# [ACTION ITEM]
Please give the lines below as a numbered list, with blank lines and pictures left out.

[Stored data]
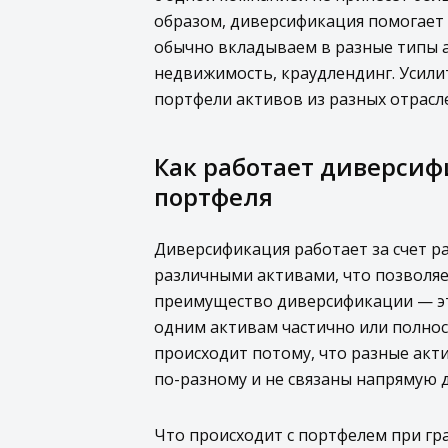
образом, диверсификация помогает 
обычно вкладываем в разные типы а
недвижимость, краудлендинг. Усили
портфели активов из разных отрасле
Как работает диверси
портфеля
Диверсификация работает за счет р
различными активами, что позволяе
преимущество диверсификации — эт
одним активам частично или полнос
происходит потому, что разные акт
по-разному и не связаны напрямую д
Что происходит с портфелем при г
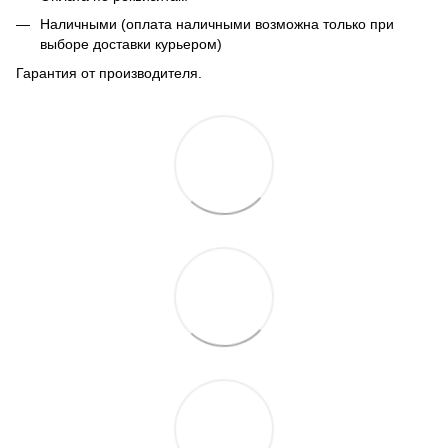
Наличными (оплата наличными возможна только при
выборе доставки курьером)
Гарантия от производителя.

# [EXERCISE OUTPUT]
1. образом, диверсификация помогает 
2. обычно вкладываем в разные типы а
3. недвижимость, краудлендинг. Усили
4. портфели активов из разных отрасле
5. Как работает диверси
6. портфеля
7. Диверсификация работает за счет р
8. различными активами, что позволяе
9. преимущество диверсификации — эт
10. одним активам частично или полнос
11. происходит потому, что разные акт
12. по-разному и не связаны напрямую д
13. Что происходит с портфелем при г
14. Наличными (оплата наличными возможна только при
15. выборе доставки курьером)
16. Гарантия от производителя.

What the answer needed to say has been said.